The Chat runs on technology dubbed as Rich Communication Service (RCS), a new standard for the SMS texts. This is not a new chat app, rather it can be seen as a feature that has already existed on most Android phones under Android Messages. It may be seen as an advanced version of SMS, and will be automatically activated in the current SMS app on Android Messages.
It must be noted that the Chat is not a Google service, rather a carrier-based service. And, the search giant is only working to fine-tune it so that ” every carrier’s Chat services will be interoperable,” says The Verge. Google is working with the group of carriers that already support the RCS messaging. The idea behind working with these companies is to bring RCS to Android as a chat feature. Apple is, however, still to sign up for RCS, and given its commitment towards the user privacy and security, it is doubtful if the iPhone maker would be interested in the RCS tech anytime soon.
For the Chat feature, Google CEO Sundar Pichai has put his trust in none other than Anil Sabharwal, the man behind Google photos apps, the most successful Google apps over the past few years. Sabharwal, who is overseeing the Chat feature, believes that since the majority of users are on Android Messages, it makes perfect sense to develop the service. It appears that now Google has diverted its attention from its latest messaging app “Allo” to focus completely on the Chat fetaure.
Just six months back, Sabharwal took the helm of the communications team, and was quick to do a review of Google’s offerings and strategies in the segment. So it turned out, the search giant had four messaging apps: Hangouts, Allo, Duo and Android Messages. However, each suffered from one or another shortcoming. So, it was only logical to come up with something that users would flock to.
“At the end of the day … the native SMS app is where users are,” he says. “They’re not interested in going to a different place to use SMS,” Sabharwal said, according to The Verge.

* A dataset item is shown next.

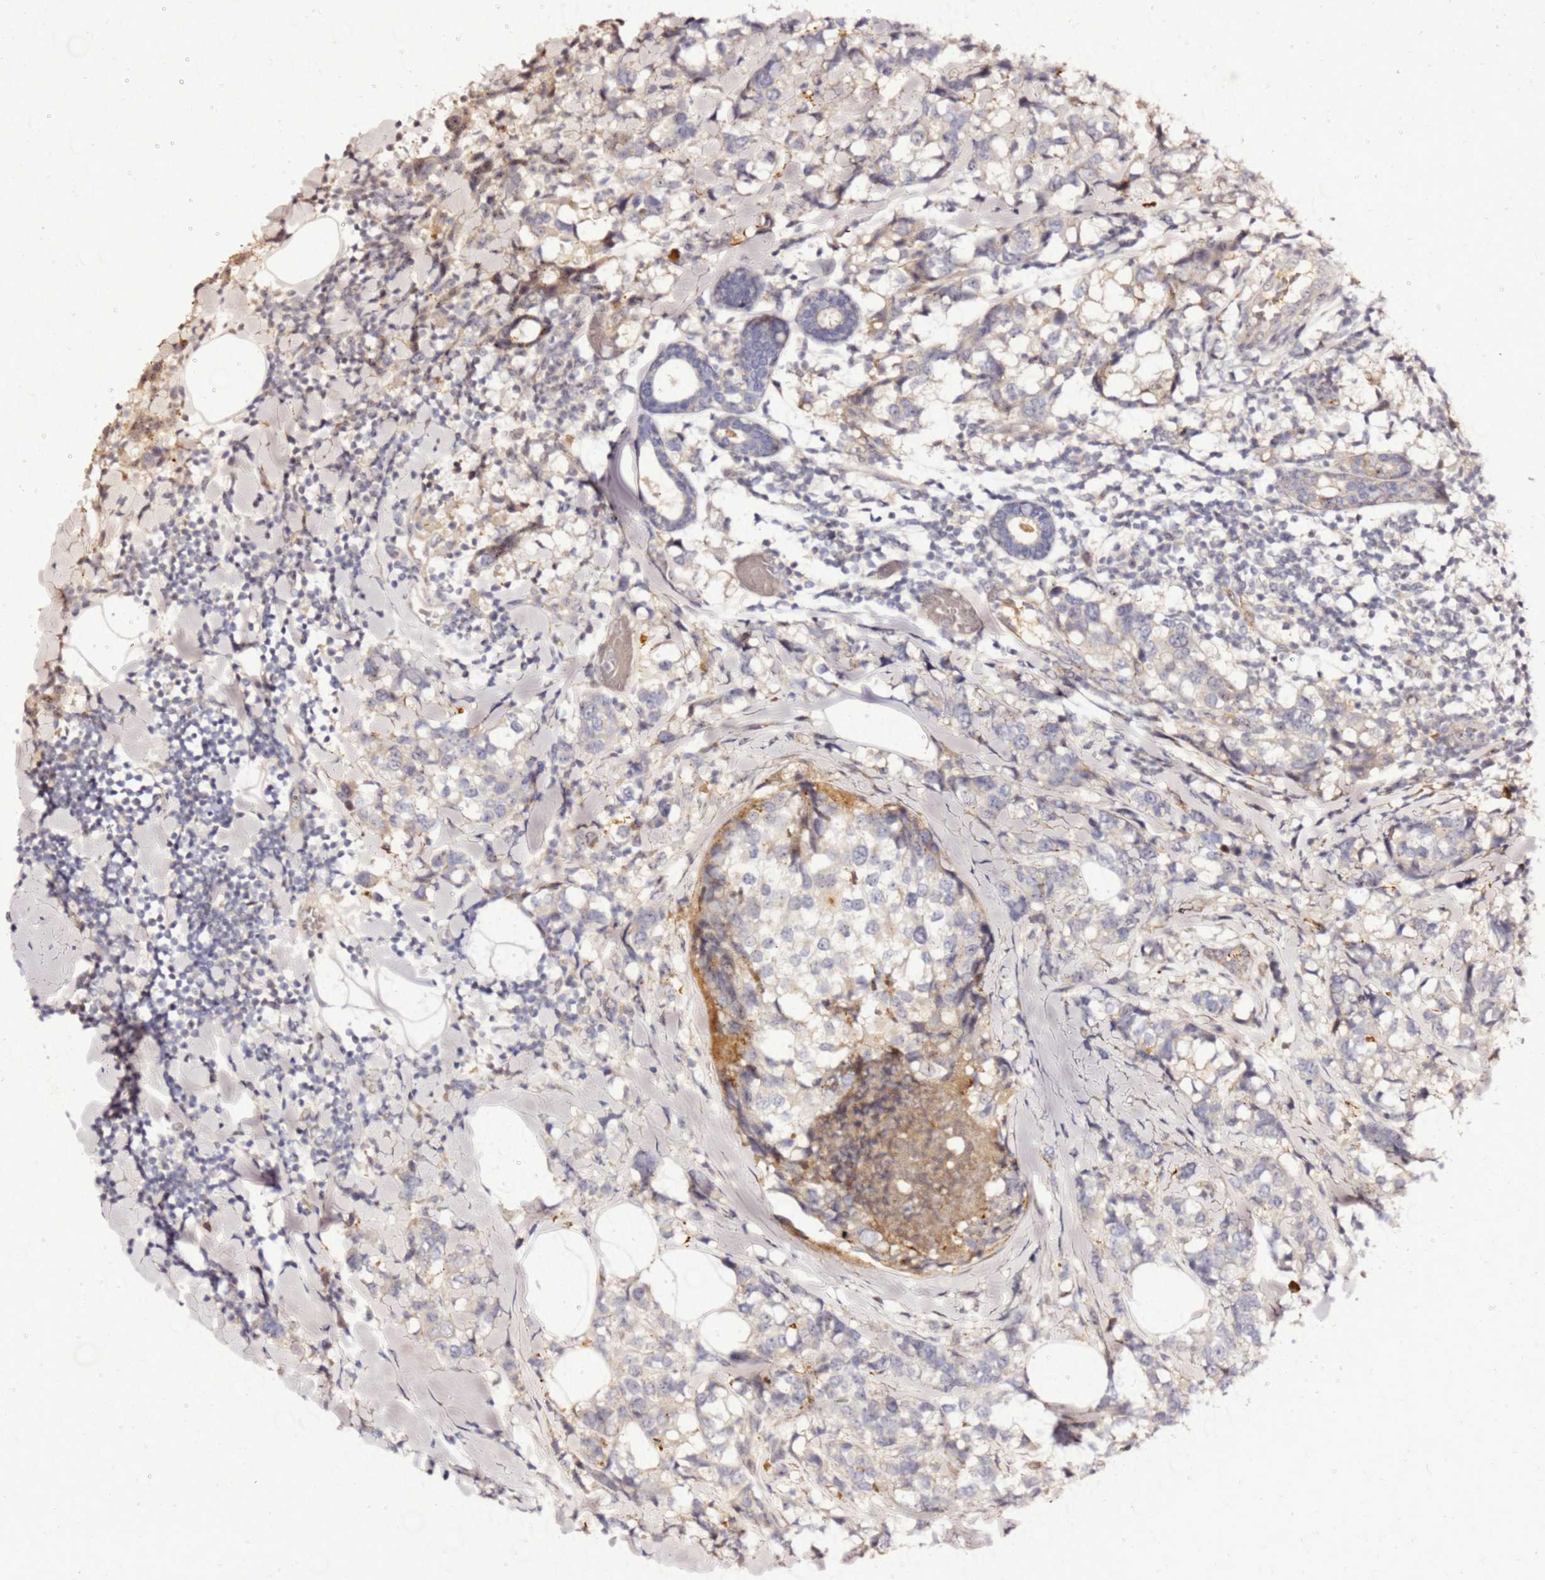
{"staining": {"intensity": "negative", "quantity": "none", "location": "none"}, "tissue": "breast cancer", "cell_type": "Tumor cells", "image_type": "cancer", "snomed": [{"axis": "morphology", "description": "Lobular carcinoma"}, {"axis": "topography", "description": "Breast"}], "caption": "Immunohistochemistry photomicrograph of neoplastic tissue: human breast lobular carcinoma stained with DAB (3,3'-diaminobenzidine) shows no significant protein staining in tumor cells.", "gene": "NOL8", "patient": {"sex": "female", "age": 59}}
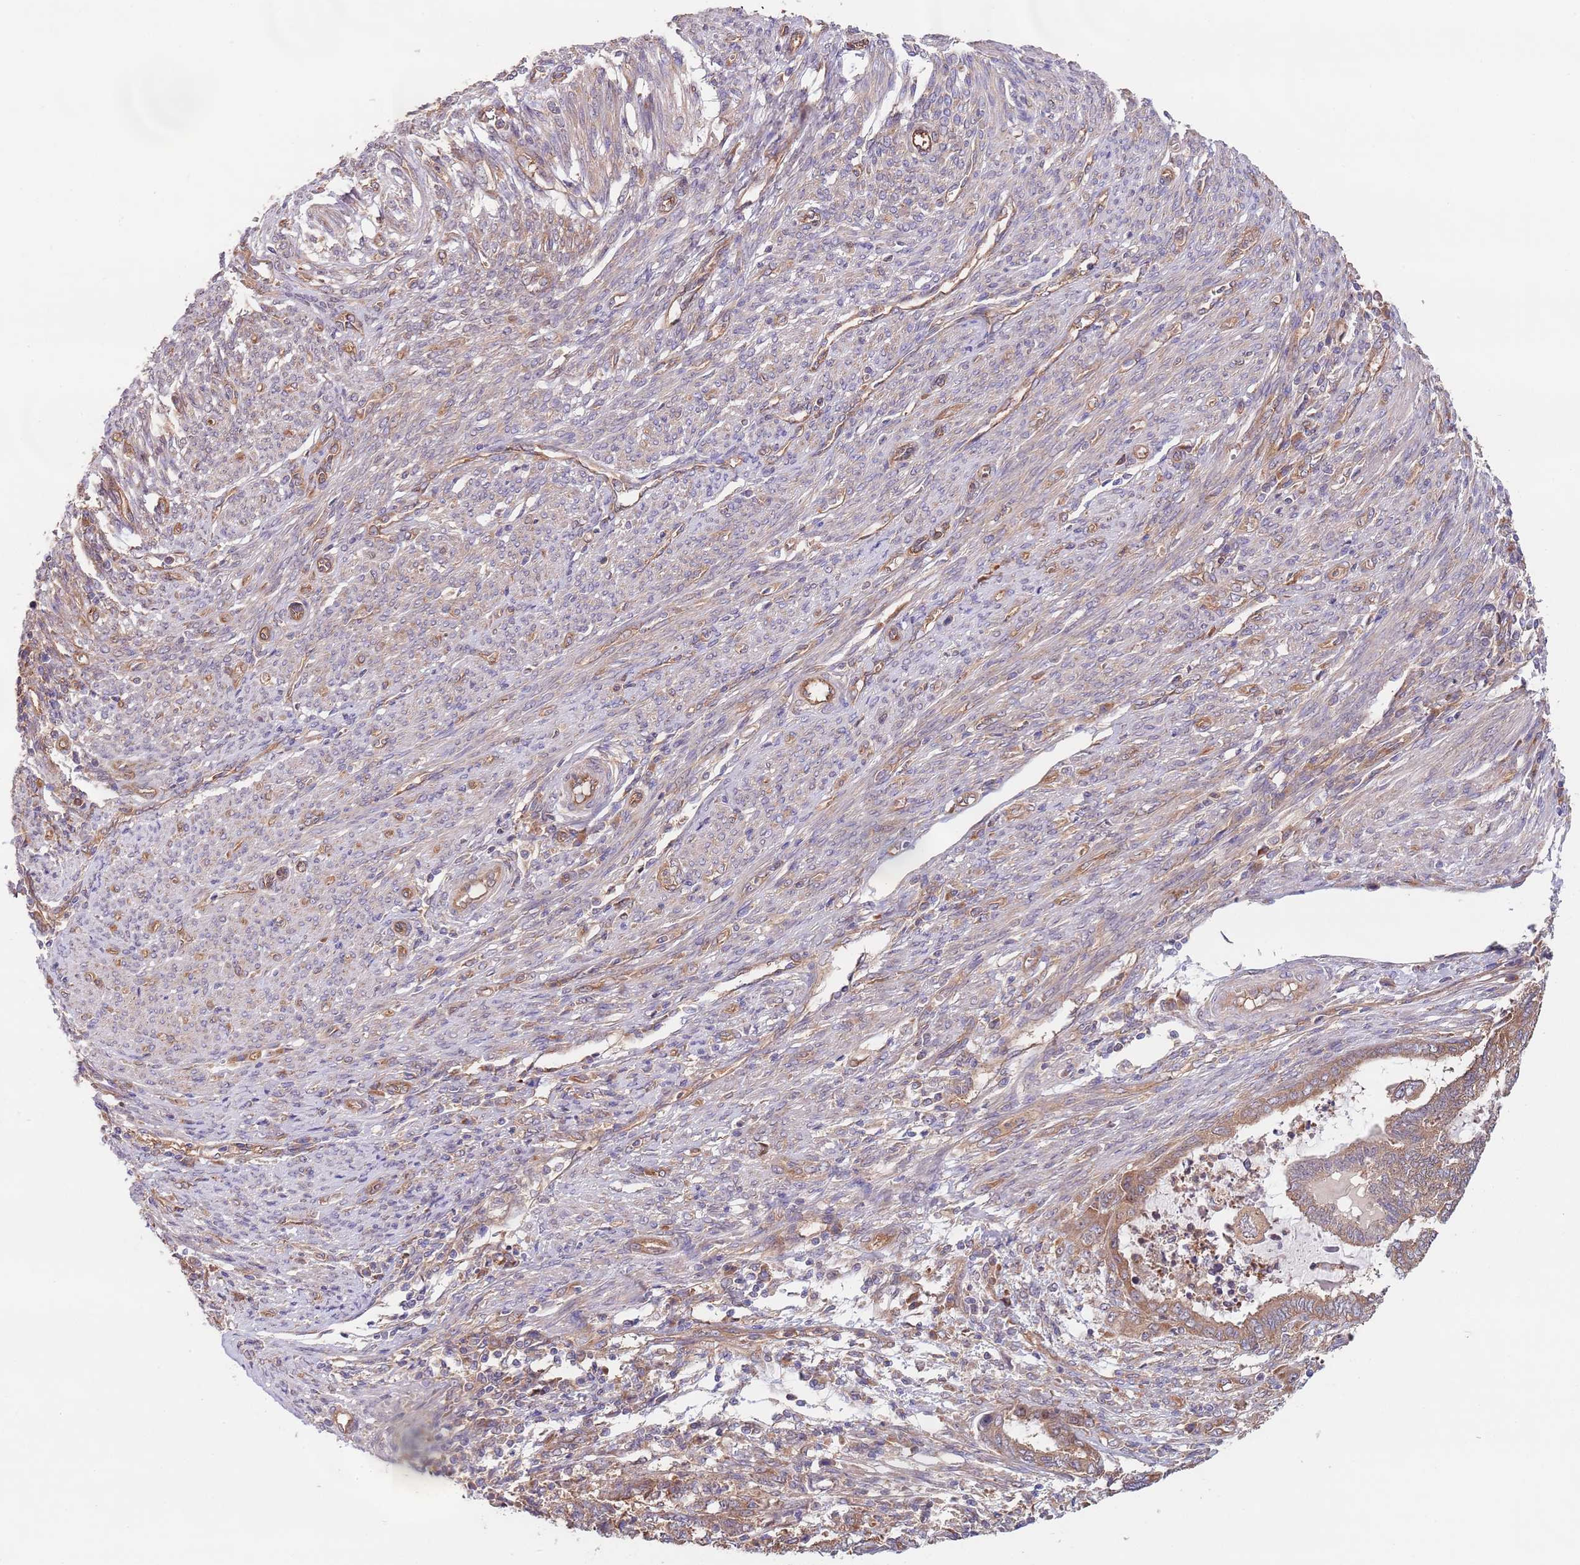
{"staining": {"intensity": "moderate", "quantity": ">75%", "location": "cytoplasmic/membranous"}, "tissue": "endometrial cancer", "cell_type": "Tumor cells", "image_type": "cancer", "snomed": [{"axis": "morphology", "description": "Adenocarcinoma, NOS"}, {"axis": "topography", "description": "Uterus"}, {"axis": "topography", "description": "Endometrium"}], "caption": "Protein staining of endometrial cancer (adenocarcinoma) tissue demonstrates moderate cytoplasmic/membranous staining in approximately >75% of tumor cells. The staining was performed using DAB to visualize the protein expression in brown, while the nuclei were stained in blue with hematoxylin (Magnification: 20x).", "gene": "EIF3F", "patient": {"sex": "female", "age": 70}}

So, now Sabharwal has the big task of addressing a major issue that Google has been facing for quite some time now, and it is the absence of a popular chat app. Sabharwal will have to work hard to make Android Messages as efficient as iMessage, Messenger and to some extent WhatsApp as well.
The Chat has various features that closely resemble the rival online messaging service WhatsApp such as full-resolution images and video, a sign when the other person is typing and read receipts. The Chat would also include a web client similar to WhatsApp. Further, it would also have Google’s machine learning based Smart Reply feature, allowing users to tap and access predictive responses.
Overall, it could be said that the basic messaging app would be about the same. However, the Chat feature would not offer end-to-end encryption, which might come as a disappointment to many as major chat apps such as WhatsApp and Signal are already enriched with the encryption feature. A positive the Chat users would be that the RCS system would also allow users to communicate through pictures, multimedia and stickers, given the network carriers support the same.
Despite all the upmarket technologies, Google still seems to have missed something. The feature primarily depends on the telecom operators. Most of the features in the Chat rely on the carrier services, making it heavily dependent on the telecom companies, which may or may not support all the features. Thus, the success of the service hinges on telecom operators agreeing to offer the service for free or at least at competitive prices.
So, the tech giant has a big challenge ahead as it needs to convince the network operators across the world to offer support to the Chat . The Verge reveals that there are 55 operators across the world supporting the RCS universal profile. OEMs that support the tech are HTC, ASUS, Lenovo, LG and Intex. Also, bringing all the OEMs together and expecting them to offer a similar experience is not an easy task.
Google’s focused efforts to coax the carriers into offering support for Chat is obvious. “Allo” fell flat on the user base front when compared to Facebook Messenger and WhatsApp. Thus, the below par performance of Allo, forced Google to focus on Android Messages, which comes preinstalled on most Android devices and has an active monthly user base of over 100 million.
Update: the previous version of the article wrongly stated that its a new chat app from Google, called Google Chat. Rather, the feature has already existed under the Android Messages. The article has been updated to reflect the changes.